Columna publicada en la revista Avianca Abril 2013

Por Margarita Bernal

 

Ilustración:Diego Montoya

Ilustración:Diego Montoya

Es bien sabido que Sancho Panza, era un goloso empedernido. Que padecía de terribles hambrunas, y que el hidalgo don Quijote, hombre achilado, lánguido y falto de carnes, disfrutaba de la comida, pero no con el ímpetu de su fiel escudero. Pues bien, durante el transcurso de la maravillosa aventura que emprende esta peculiar pareja, nos encontramos con un sinnúmero de fragmentos gastronómicos que describen grandes comilonas y placeres del paladar, tan actuales que parecen escritos en estos tiempos modernos.
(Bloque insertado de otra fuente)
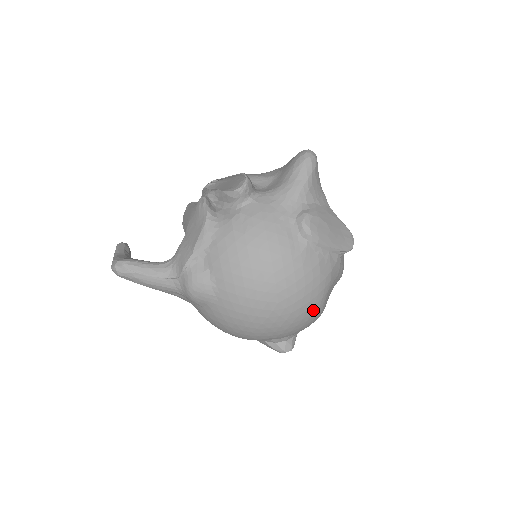
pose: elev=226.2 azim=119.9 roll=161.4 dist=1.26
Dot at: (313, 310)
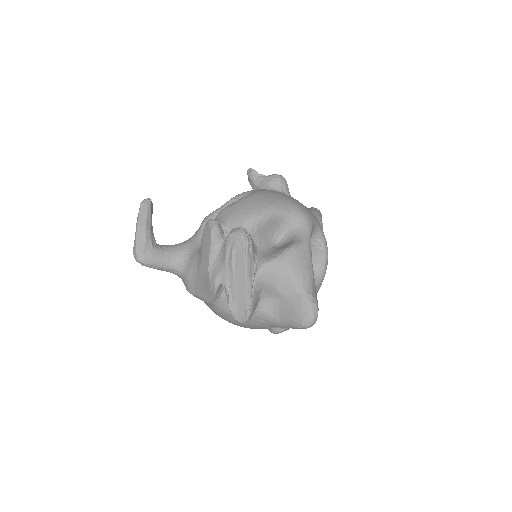
Dot at: occluded
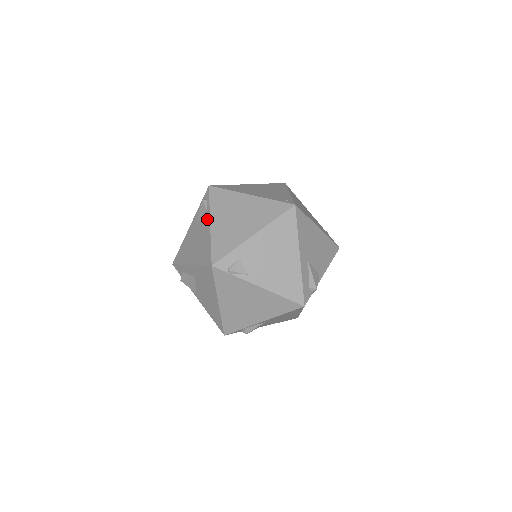
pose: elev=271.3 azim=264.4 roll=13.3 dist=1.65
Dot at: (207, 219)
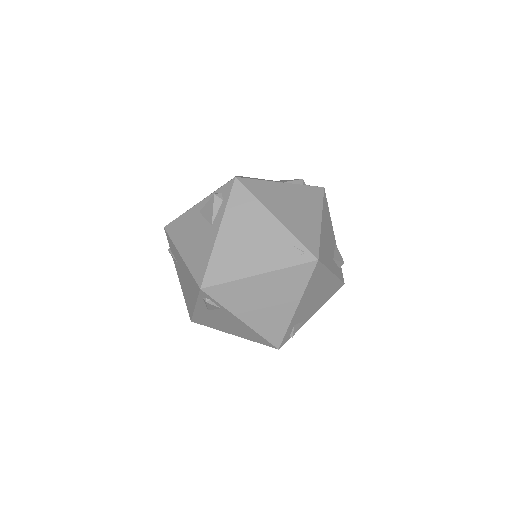
Dot at: (231, 316)
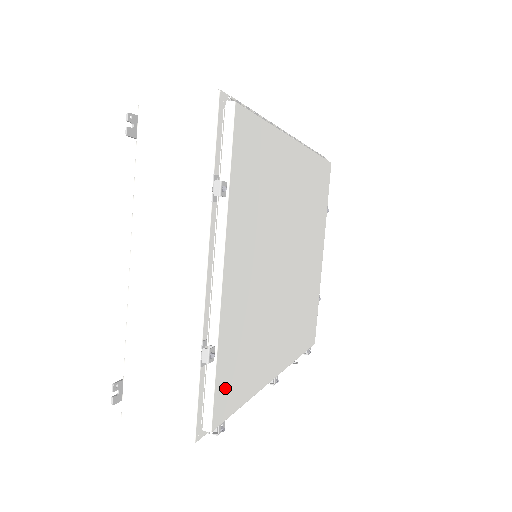
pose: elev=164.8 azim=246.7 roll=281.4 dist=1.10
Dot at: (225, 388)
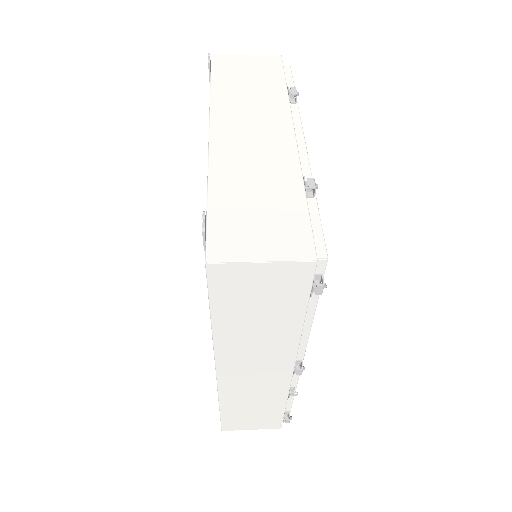
Dot at: occluded
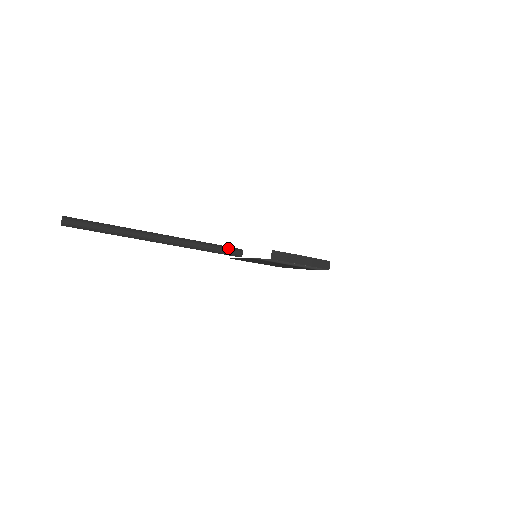
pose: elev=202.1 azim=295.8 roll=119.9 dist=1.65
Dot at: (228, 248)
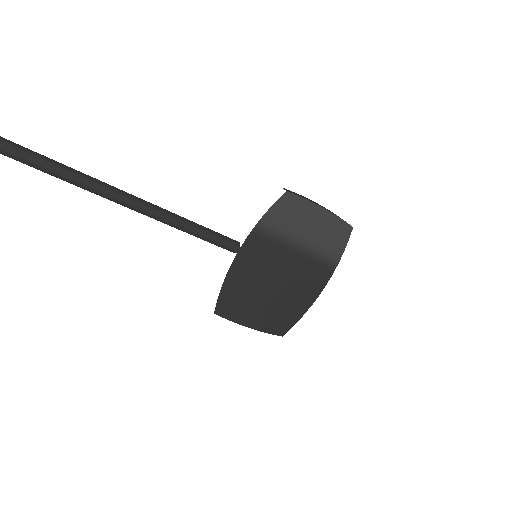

Miguel de Cervantes Saavedra nos transporta, desde el primer párrafo, a un mundo mágico embriagado de aromas y sabores en el que la comida juega un papel vital, con grandes platillos que hoy forman parte de nuestra cultura culinaria. Tal es el caso de la Olla Podrida a la que se refiere Sancho en más de una ocasión, que “mientras más podridas son mejor huelen” y que conocemos con el nombre de cocido madrileño, sancocho o puchero –deliciosos manjares de nuestra tradición–.

“He oído decir a mi señor Don Quijote que el escudero de caballero andante ha de comer hasta no poder más, a causa de que se les suele ofrecer entrar acaso por una selva tan intrincada que no aciertan a salir de ella en seis días”.

Ni hablar de los famosos Duelos y Quebrantos que se comían los sábados en ese lugar de la Mancha cuyo nombre nunca supimos, y que consisten en un simple revoltillo de huevos con chorizo. Pero si de excesos y glotonería se trata, en el Quijote hay para dar y convidar: ¿qué decir del monumental menú de las bodas de Camacho, que hizo vibrar a Sancho de emoción y que dejó a los lectores con la boca hecha agua? “Lo primero que se le ofreció a la vista de Sancho fue, espetado en un asador de un olmo entero, un entero novillo, y en el fuego de donde se iba a asar había un mediano monte de leña (…) Los cocineros y cocineras pasaban de cincuenta, todos limpios, todos diligentes y todos contentos. En el dilatado vientre del novillo estaban doce tiernos y pequeños lechones que, cosidos por encima, servían para darle sabor y enternecerle”.

No queda otra más que leer o releer tan monumental libro, saboreando sus textos cómo si fueran el más perfecto manual de cocina alguna vez escrito.